• **ASSIGNED TASK**
Although the entries contain pictures, only their text goes into the copy, set down exactly.

[Stored items]
·····
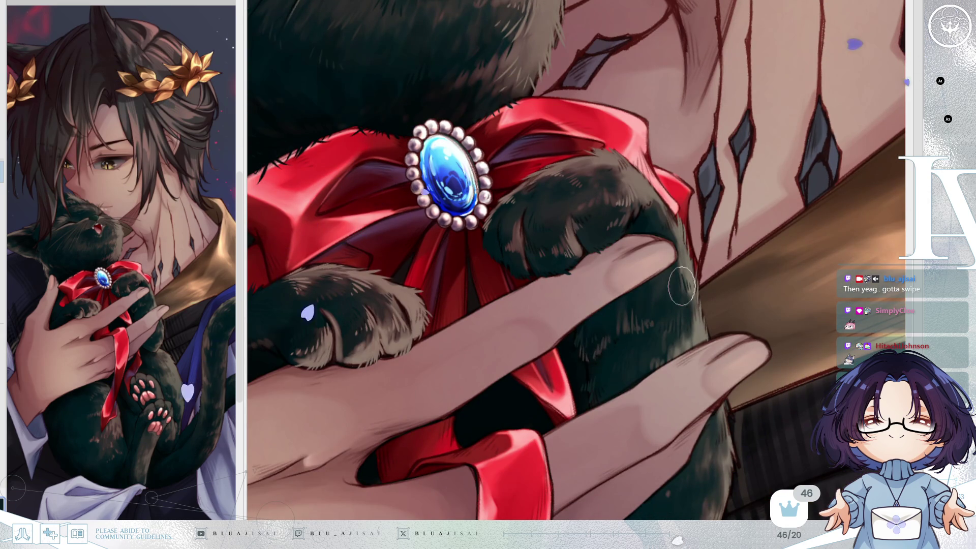
{"action": "scroll", "coordinate": [743, 286], "scroll_direction": "down", "scroll_amount": 1}
{"action": "left_click_drag", "start_coordinate": [744, 286], "coordinate": [715, 265]}
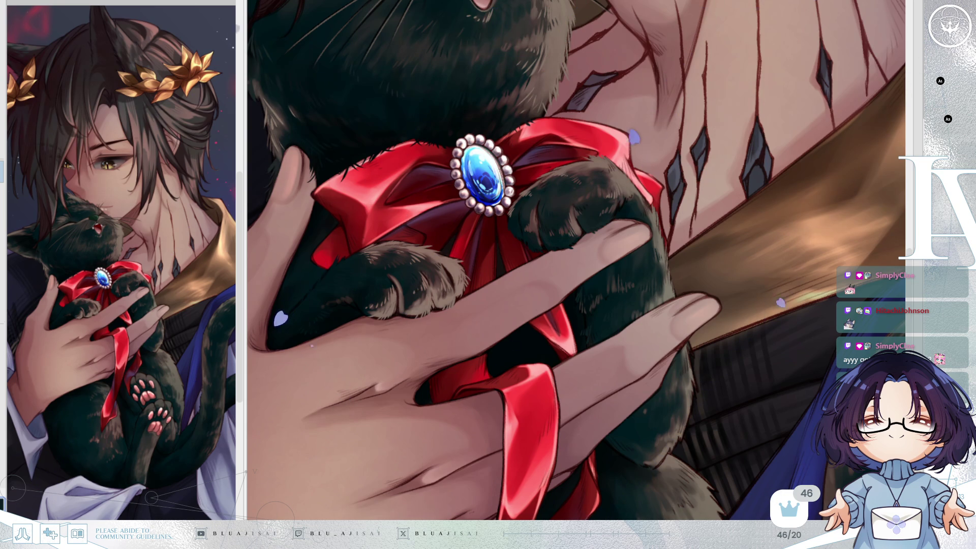
{"action": "left_click_drag", "start_coordinate": [553, 382], "coordinate": [681, 305]}
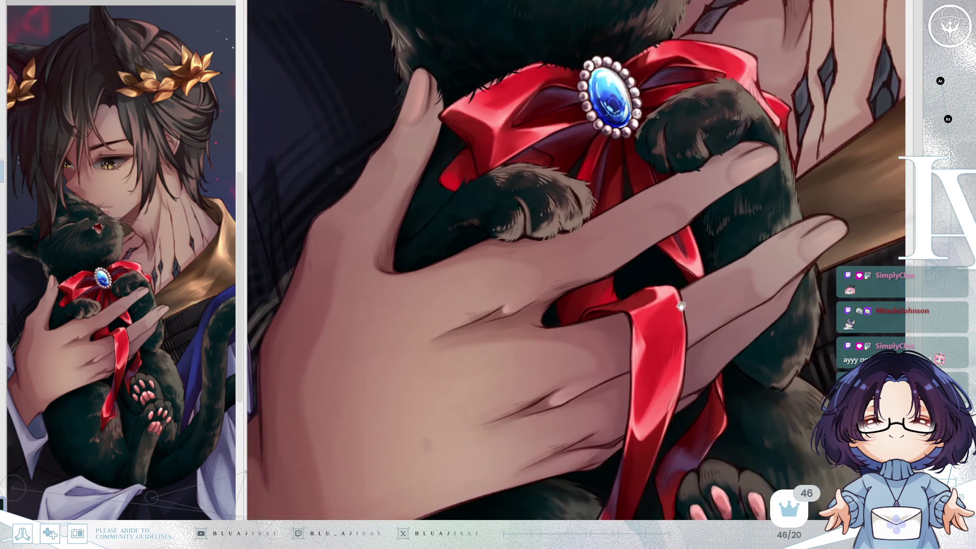
{"action": "scroll", "coordinate": [676, 284], "scroll_direction": "down", "scroll_amount": 5}
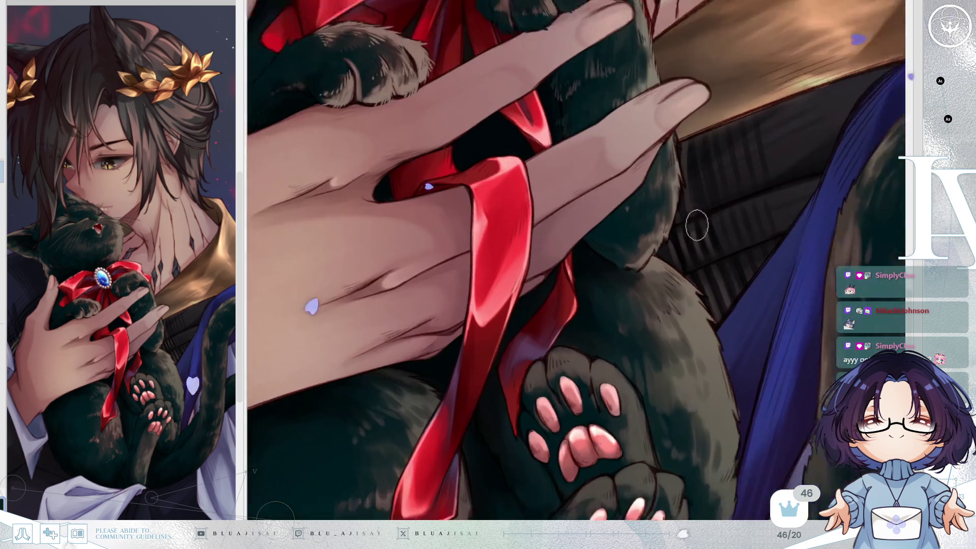
{"action": "key", "text": "minus"}
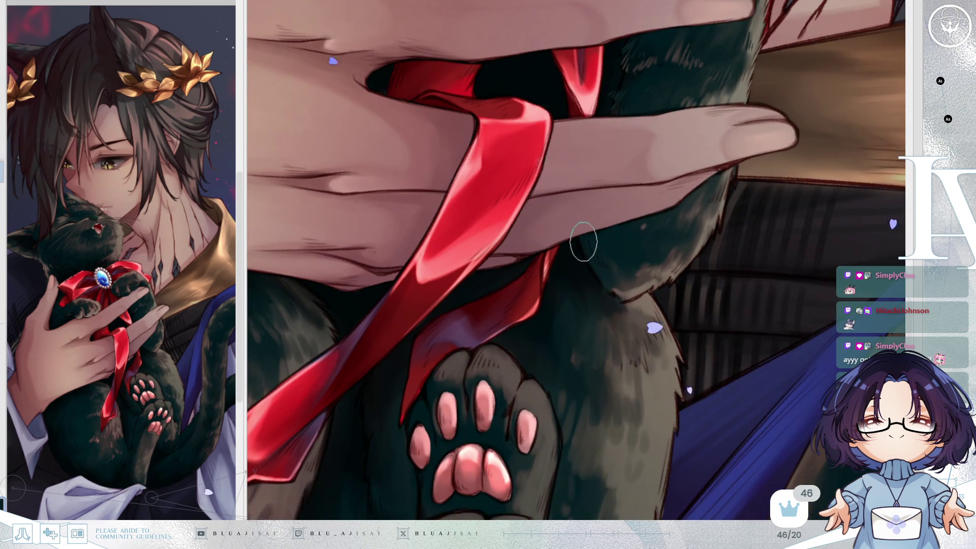
{"action": "scroll", "coordinate": [584, 253], "scroll_direction": "up", "scroll_amount": 3}
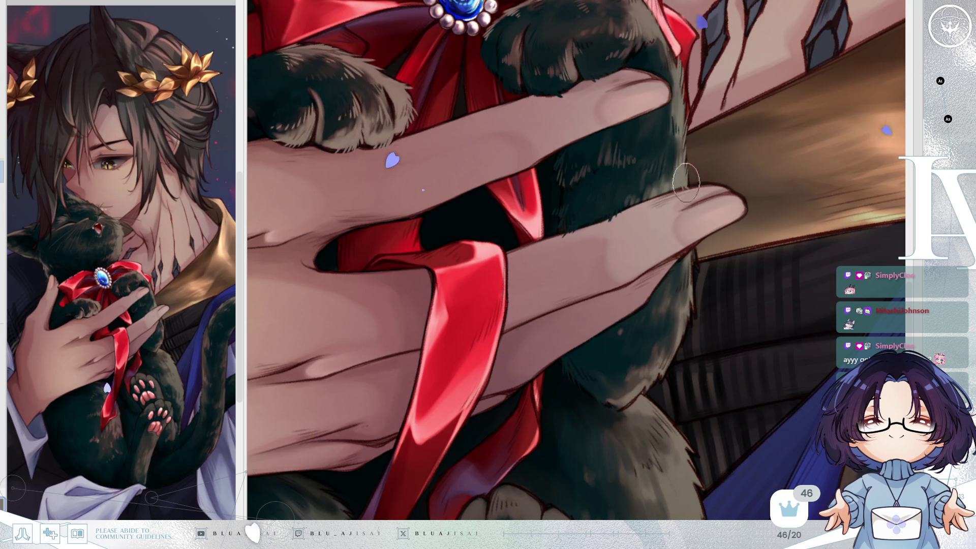
{"action": "mouse_move", "coordinate": [574, 234]}
{"action": "left_mouse_down"}
{"action": "mouse_move", "coordinate": [701, 213]}
{"action": "mouse_move", "coordinate": [700, 240]}
{"action": "left_mouse_up"}
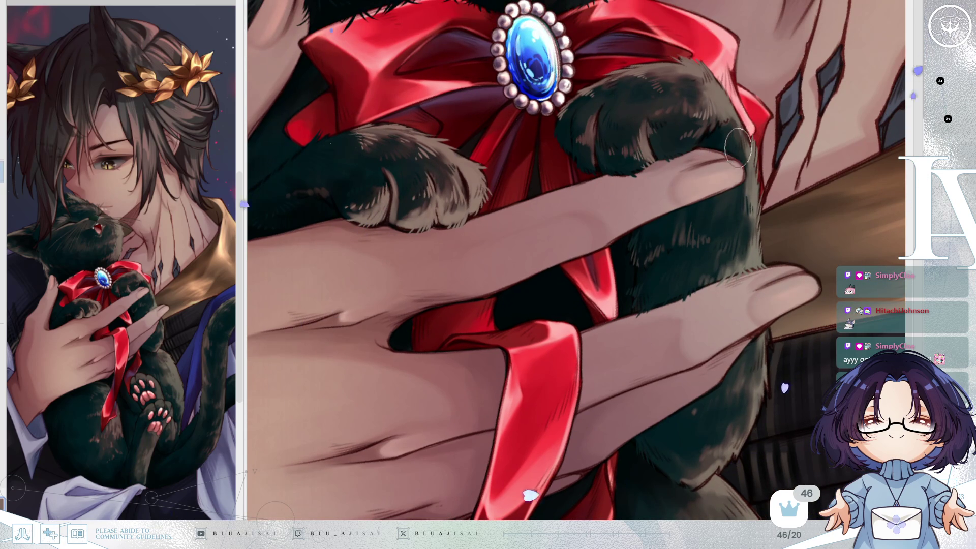
{"action": "scroll", "coordinate": [738, 147], "scroll_direction": "down", "scroll_amount": 4}
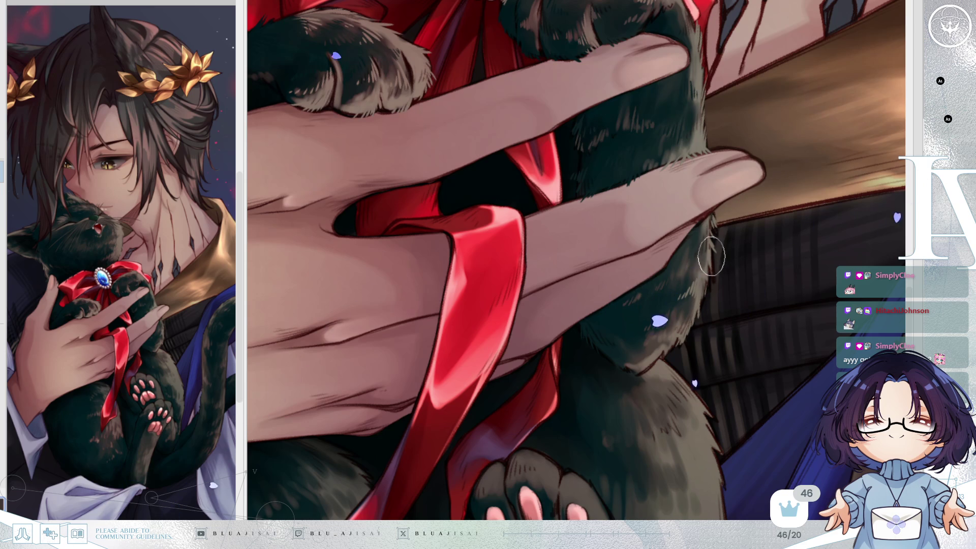
{"action": "key", "text": "h"}
{"action": "scroll", "coordinate": [703, 259], "scroll_direction": "up", "scroll_amount": 2}
{"action": "scroll", "coordinate": [608, 275], "scroll_direction": "down", "scroll_amount": 2}
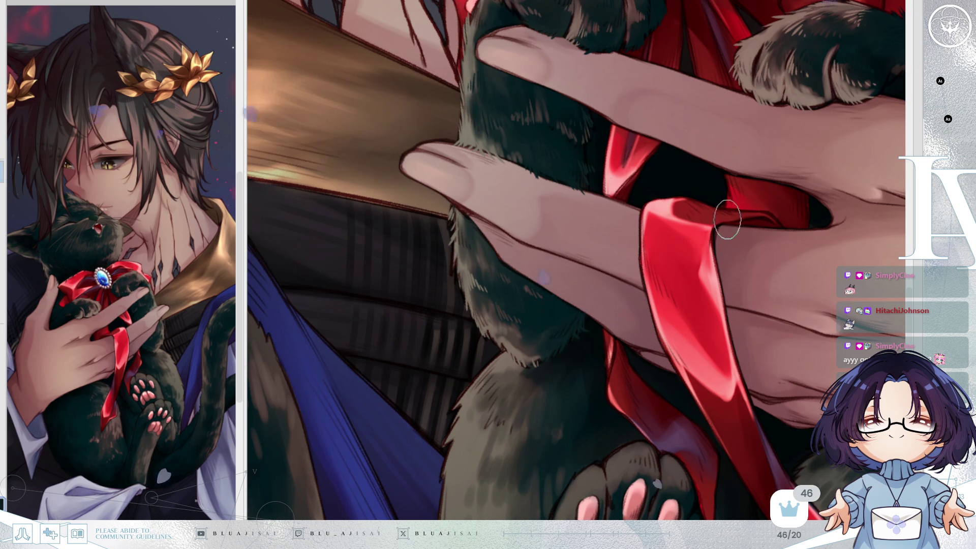
{"action": "key", "text": "h"}
{"action": "scroll", "coordinate": [651, 269], "scroll_direction": "up", "scroll_amount": 2}
{"action": "mouse_move", "coordinate": [615, 258]}
{"action": "left_mouse_down"}
{"action": "mouse_move", "coordinate": [651, 266]}
{"action": "mouse_move", "coordinate": [501, 255]}
{"action": "left_mouse_up"}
·····
• **WORKED SOLUTION**
{"action": "scroll", "coordinate": [743, 286], "scroll_direction": "down", "scroll_amount": 1}
{"action": "left_click_drag", "start_coordinate": [744, 286], "coordinate": [715, 265]}
{"action": "left_click_drag", "start_coordinate": [553, 382], "coordinate": [681, 305]}
{"action": "scroll", "coordinate": [676, 284], "scroll_direction": "down", "scroll_amount": 5}
{"action": "key", "text": "minus"}
{"action": "scroll", "coordinate": [584, 253], "scroll_direction": "up", "scroll_amount": 3}
{"action": "mouse_move", "coordinate": [574, 234]}
{"action": "left_mouse_down"}
{"action": "mouse_move", "coordinate": [701, 213]}
{"action": "mouse_move", "coordinate": [700, 240]}
{"action": "left_mouse_up"}
{"action": "scroll", "coordinate": [738, 147], "scroll_direction": "down", "scroll_amount": 4}
{"action": "key", "text": "h"}
{"action": "scroll", "coordinate": [703, 259], "scroll_direction": "up", "scroll_amount": 2}
{"action": "scroll", "coordinate": [608, 275], "scroll_direction": "down", "scroll_amount": 2}
{"action": "key", "text": "h"}
{"action": "scroll", "coordinate": [651, 269], "scroll_direction": "up", "scroll_amount": 2}
{"action": "mouse_move", "coordinate": [615, 258]}
{"action": "left_mouse_down"}
{"action": "mouse_move", "coordinate": [651, 266]}
{"action": "mouse_move", "coordinate": [501, 255]}
{"action": "left_mouse_up"}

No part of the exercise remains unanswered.